TASK STATEMENT: When you find the word "Kontak" in a line of the entries, please copy the whole line.

DATA FOR REVIEW:
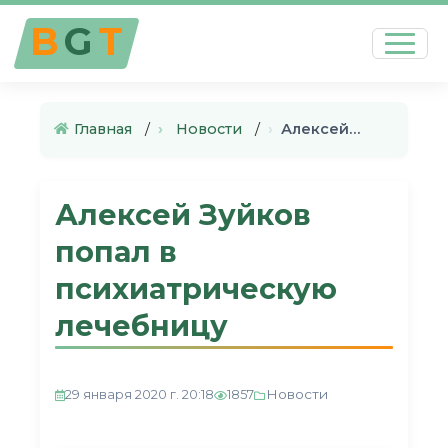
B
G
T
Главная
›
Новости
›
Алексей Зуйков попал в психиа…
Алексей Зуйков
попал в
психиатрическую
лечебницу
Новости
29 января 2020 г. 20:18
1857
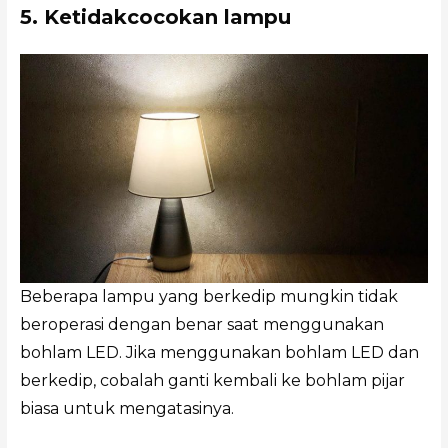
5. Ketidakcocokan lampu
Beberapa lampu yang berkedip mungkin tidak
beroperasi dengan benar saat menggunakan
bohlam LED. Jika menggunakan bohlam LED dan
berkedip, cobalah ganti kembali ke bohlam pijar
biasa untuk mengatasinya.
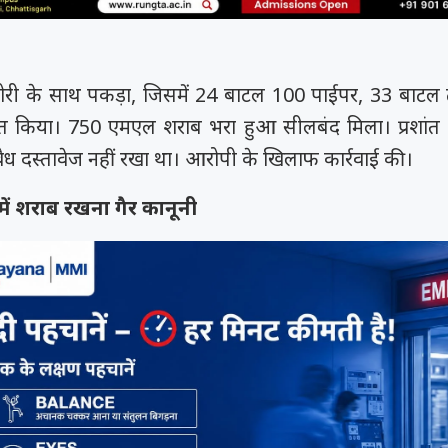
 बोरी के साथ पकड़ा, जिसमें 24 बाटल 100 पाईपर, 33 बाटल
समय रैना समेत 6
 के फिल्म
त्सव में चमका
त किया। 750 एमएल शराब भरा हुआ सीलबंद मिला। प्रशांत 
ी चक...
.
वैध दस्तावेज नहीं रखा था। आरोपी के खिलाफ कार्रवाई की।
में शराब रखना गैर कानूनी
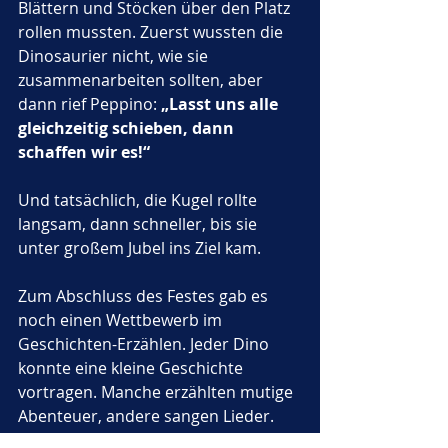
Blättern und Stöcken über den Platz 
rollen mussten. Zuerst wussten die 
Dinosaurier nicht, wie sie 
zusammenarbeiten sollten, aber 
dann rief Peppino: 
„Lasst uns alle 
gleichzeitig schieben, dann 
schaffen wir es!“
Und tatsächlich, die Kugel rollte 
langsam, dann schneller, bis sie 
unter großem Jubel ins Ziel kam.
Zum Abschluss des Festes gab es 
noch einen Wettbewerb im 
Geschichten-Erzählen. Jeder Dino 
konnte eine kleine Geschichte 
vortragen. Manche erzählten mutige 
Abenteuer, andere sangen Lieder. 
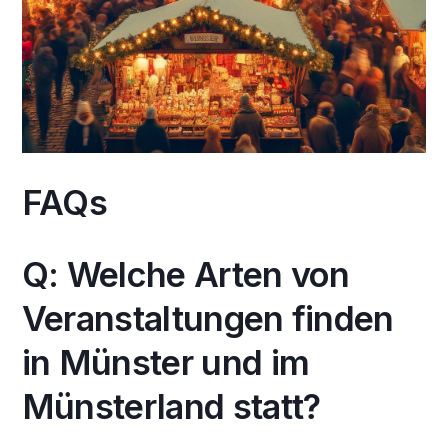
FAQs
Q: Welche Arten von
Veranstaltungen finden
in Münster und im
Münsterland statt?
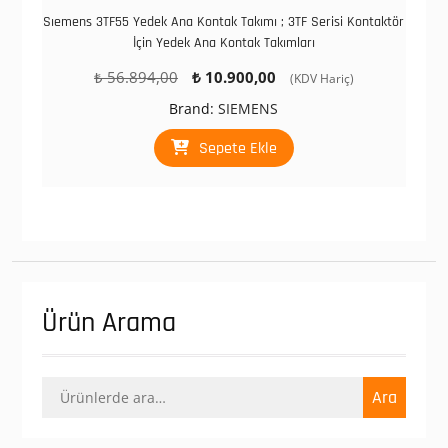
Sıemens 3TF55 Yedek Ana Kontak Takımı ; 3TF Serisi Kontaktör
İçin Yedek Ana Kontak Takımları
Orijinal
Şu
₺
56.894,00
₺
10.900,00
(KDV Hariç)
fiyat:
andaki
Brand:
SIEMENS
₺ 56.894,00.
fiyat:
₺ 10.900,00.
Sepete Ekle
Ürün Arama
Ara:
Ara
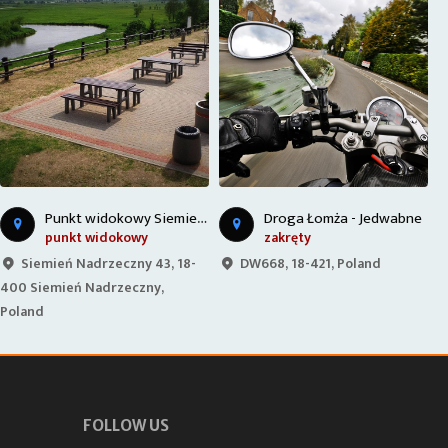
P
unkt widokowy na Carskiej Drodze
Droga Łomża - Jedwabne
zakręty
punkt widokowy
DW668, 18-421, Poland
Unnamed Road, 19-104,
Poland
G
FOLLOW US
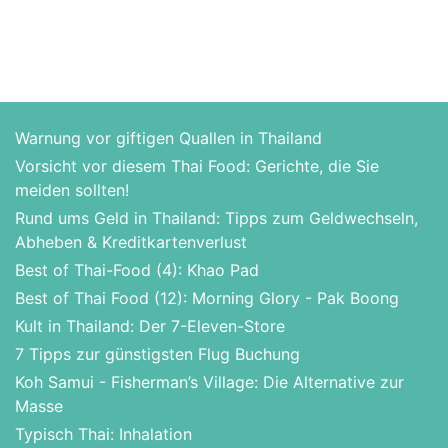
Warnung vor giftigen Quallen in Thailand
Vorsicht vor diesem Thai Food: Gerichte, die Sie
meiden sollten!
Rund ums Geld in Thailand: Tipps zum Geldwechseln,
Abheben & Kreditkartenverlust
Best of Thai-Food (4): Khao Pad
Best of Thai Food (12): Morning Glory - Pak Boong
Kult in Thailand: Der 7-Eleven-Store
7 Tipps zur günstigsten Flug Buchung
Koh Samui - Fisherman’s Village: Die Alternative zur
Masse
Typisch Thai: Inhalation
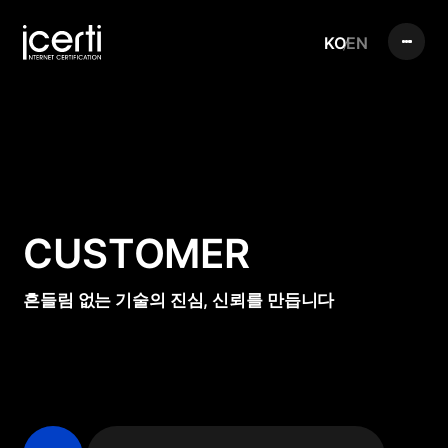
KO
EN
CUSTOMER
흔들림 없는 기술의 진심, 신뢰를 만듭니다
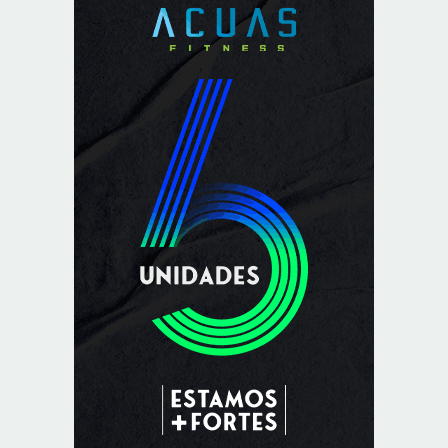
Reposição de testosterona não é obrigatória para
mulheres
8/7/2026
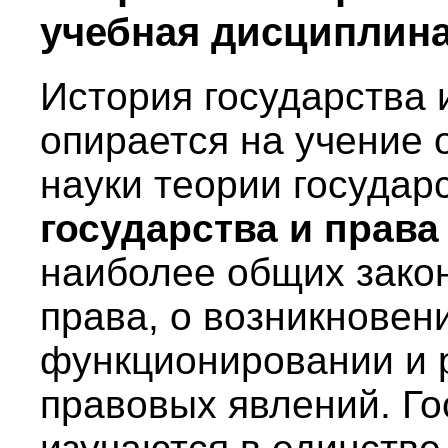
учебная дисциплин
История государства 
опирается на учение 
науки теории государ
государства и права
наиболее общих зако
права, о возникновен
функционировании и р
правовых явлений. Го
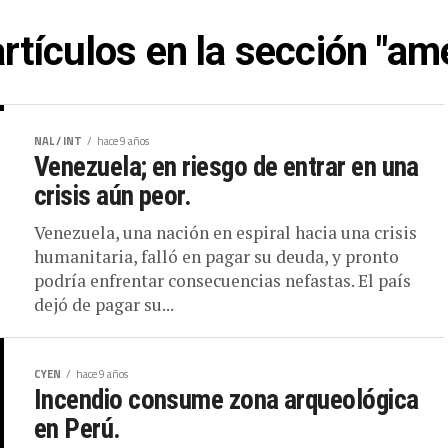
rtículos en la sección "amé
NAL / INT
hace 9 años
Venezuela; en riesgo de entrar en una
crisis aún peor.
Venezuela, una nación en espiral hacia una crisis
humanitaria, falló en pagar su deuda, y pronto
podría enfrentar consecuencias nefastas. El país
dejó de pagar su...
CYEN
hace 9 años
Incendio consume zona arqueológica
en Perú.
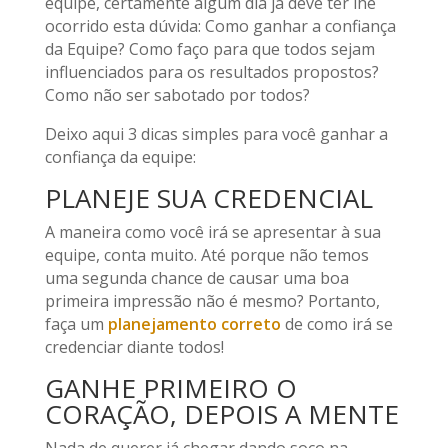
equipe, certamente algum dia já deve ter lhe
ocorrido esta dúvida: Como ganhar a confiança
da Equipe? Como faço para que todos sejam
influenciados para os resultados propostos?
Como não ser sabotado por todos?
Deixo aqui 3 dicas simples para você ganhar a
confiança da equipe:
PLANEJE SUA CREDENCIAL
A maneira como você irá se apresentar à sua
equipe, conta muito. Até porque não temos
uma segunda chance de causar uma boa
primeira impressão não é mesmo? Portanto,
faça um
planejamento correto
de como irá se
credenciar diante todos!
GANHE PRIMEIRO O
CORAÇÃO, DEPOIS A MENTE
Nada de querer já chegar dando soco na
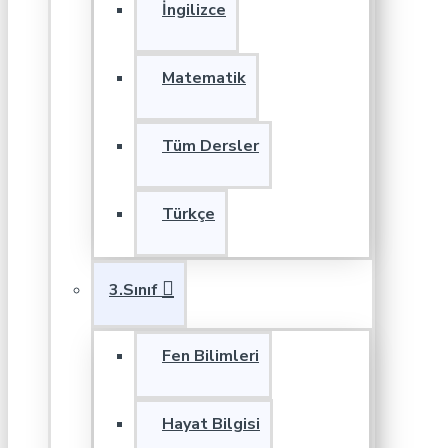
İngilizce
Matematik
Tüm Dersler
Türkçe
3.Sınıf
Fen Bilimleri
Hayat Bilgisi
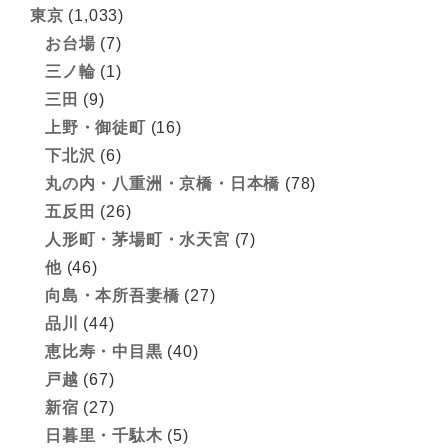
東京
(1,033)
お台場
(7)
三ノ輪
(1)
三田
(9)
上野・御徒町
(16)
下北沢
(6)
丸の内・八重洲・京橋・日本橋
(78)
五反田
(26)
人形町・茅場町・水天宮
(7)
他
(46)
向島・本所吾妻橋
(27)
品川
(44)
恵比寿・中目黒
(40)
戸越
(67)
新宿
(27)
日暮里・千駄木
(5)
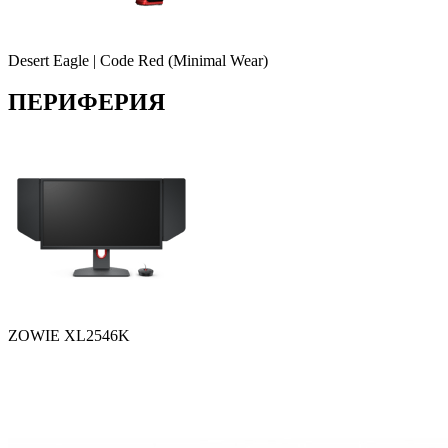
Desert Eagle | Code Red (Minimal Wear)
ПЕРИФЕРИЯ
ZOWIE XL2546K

TASK RESULT:
Sıemens 3TF55 Yedek Ana Kontak Takımı ; 3TF Serisi Kontaktör
İçin Yedek Ana Kontak Takımları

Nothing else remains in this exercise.